«Бьет большевиков во многих случаях лучше, чем “штабные” генералы, – писал о Балаховиче Первый Маршал, – потому что сам большевик, в конце концов, из них и происходит. Не жалеет чужой жизни и чужой крови, совершенно так же, как и своей. Дайте ему быть собой, потому что другим он быть не сумеет». Польский революционер Пилсудский (ибо он несомненно был революционером, хотя революционность его и имела сильную национальную составляющую) был строже к «Батьке», чем русский интеллигент Мережковский, пристально вглядывавшийся в глаза своего собеседника – «мутно-голубые, жутко пьяные» – «но чем? Вином, кровью, славою, смертью? Нет. Так чем же? Не знаю. Может быть, судьбою, – своею судьбою, малою или великою, но которую надо ему совершить до конца. Где будет конец, погибнет ли “партизан” Балахович в Бобруйске, Смоленске, или дойдет до Москвы “главковерхом”, – я опять-таки не знаю. Знаю только, что он уже идет – летит и долетит до конца, не остановится. Вот этим-то концом он, может быть, и пьян». А генерал Гончаренко, вспоминая свои встречи с Булаком под Лугой, вздыхал:
«
Балахович и в самом деле был настроен решительно. «Сражаться с большевиками их оружием», «разлагать Красную Армию демократическими лозунгами», «поднимать народные восстания» – все это было хорошо, но несмотря ни на что, он все-таки в первую очередь был военным, рвущимся в драку, и именно так – «драться» – запомнил Савинков единогласное решение военного совета, на котором присутствовали оба брата Балаховичи, Пермикин, представитель Врангеля генерал П. С. Махров и другие «все такие высокопоставленные лица».

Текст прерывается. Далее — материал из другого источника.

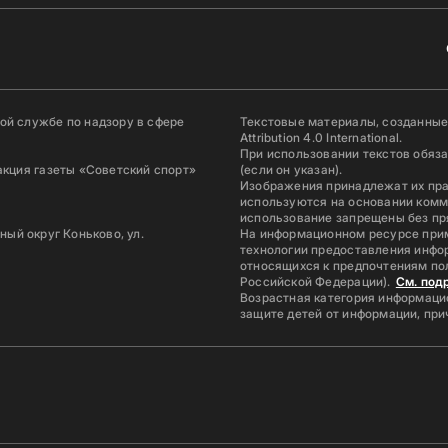
й службе по надзору в сфере
Текстовые материалы, созданные
Attribution 4.0 International.
При использовании текстов обяз
акция газеты «Советский спорт»
(если он указан).
Изображения принадлежат их пр
используются на основании комм
использование запрещены без пр
ьный округ Коньково, ул.
На информационном ресурсе при
технологии предоставления инфор
относящихся к предпочтениям по
Российской Федерации).
См. под
Возрастная категория информацио
защите детей от информации, пр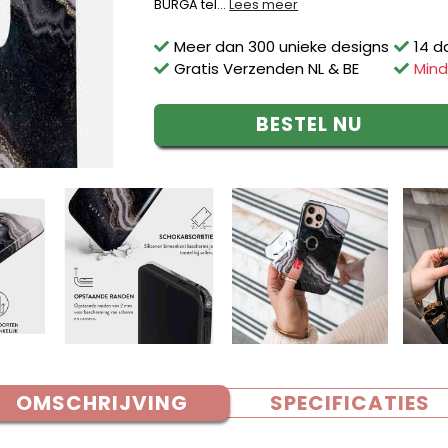
BURGA tel...
Lees meer
Meer dan 300 unieke designs
14 d
Gratis Verzenden NL & BE
Mind
BESTEL NU
OMSCHRIJVING
SPECIFICATIES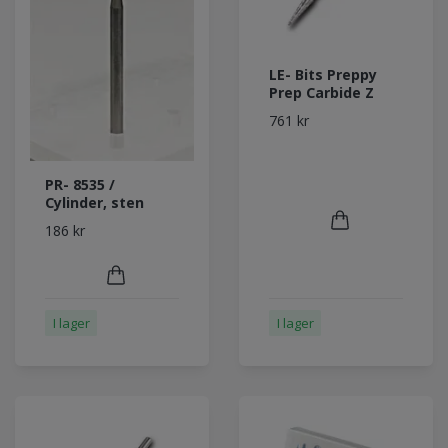
LE- Bits Preppy
Prep Carbide Z
761 kr
PR- 8535 /
Cylinder, sten
186 kr
I lager
I lager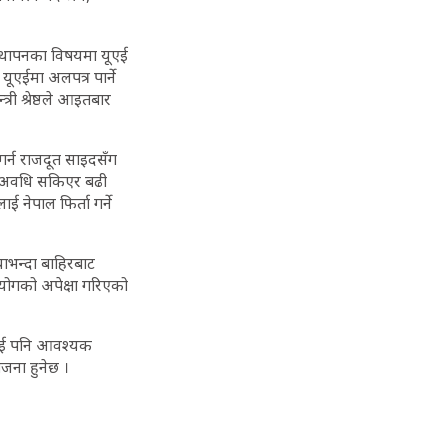
स्थापनका विषयमा यूएई
यूएईमा अलपत्र पार्ने
री श्रेष्ठले आइतबार
र्न राजदूत साइदसँग
िसा अवधि सकिएर बढी
ाई नेपाल फिर्ता गर्ने
याभन्दा बाहिरबाट
हयोगको अपेक्षा गरिएको
ेलाई पनि आवश्यक
ोजना हुनेछ ।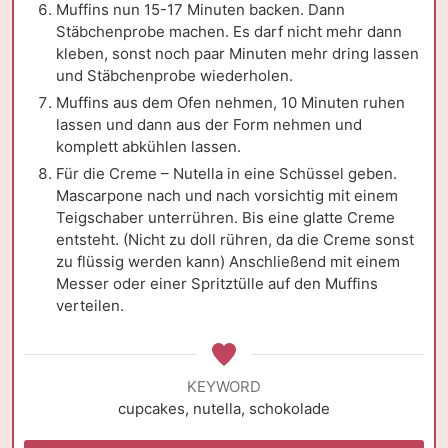
Muffins nun 15-17 Minuten backen. Dann
Stäbchenprobe machen. Es darf nicht mehr dann
kleben, sonst noch paar Minuten mehr dring lassen
und Stäbchenprobe wiederholen.
Muffins aus dem Ofen nehmen, 10 Minuten ruhen
lassen und dann aus der Form nehmen und
komplett abkühlen lassen.
Für die Creme – Nutella in eine Schüssel geben.
Mascarpone nach und nach vorsichtig mit einem
Teigschaber unterrühren. Bis eine glatte Creme
entsteht. (Nicht zu doll rühren, da die Creme sonst
zu flüssig werden kann) Anschließend mit einem
Messer oder einer Spritztülle auf den Muffins
verteilen.
KEYWORD
cupcakes, nutella, schokolade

«Стояли мы тогда в полесских болотах, – рассказывает о Балаховиче один из персонажей польского писателя-эмигранта Иосифа Мацкевича. – Мокро. Кони грязные. Дождь идет. Небо висит над головой, как старый потник. Уж как он ругался, так нам с тобой и за десять лет не выучиться. Приказал седлать, и пошли болотами, лесами на восток…»5 ноября Русская Народная Добровольческая Армия перешла демаркационную линию, имея первоначальной задачей выдвижение на рубеж Овруч, Мозырь, Жлобин. Первый же удар потряс находившуюся на этом участке советскую 10-ю стрелковую дивизию – старых знакомых «Батьки» еще по боям под Псковом. «Я помню, мы шли вначале очень удачно. Ваши части сдавались. Все время бои, бои, бои, и для нас удачные», – рассказывал на советском суде Борис Савинков, выступивший в поход рядовым добровольцем 1-го Конного полка (злые языки говорили, правда, что на автомобиле, с любовницей и конным конвоем). Уже 10 ноября отборные части «1-й Партизанской дивизии смерти» с боя взяли Мозырь, углубившись на советскую территорию почти на сто верст, и рвались дальше – на Речицу, к Днепру. На Овруч двинул свою Крестьянскую бригаду «Атаман Искра» (генерал И. А. Лохвицкий), а на Жлобин пошел от Мозыря полковник Микоша со 2-й дивизией. Спешно доформировывал и 3-ю генерал Ярославцев, комплектуя ее пленными красноармейцами, которым давно уже была невыносима Советская власть.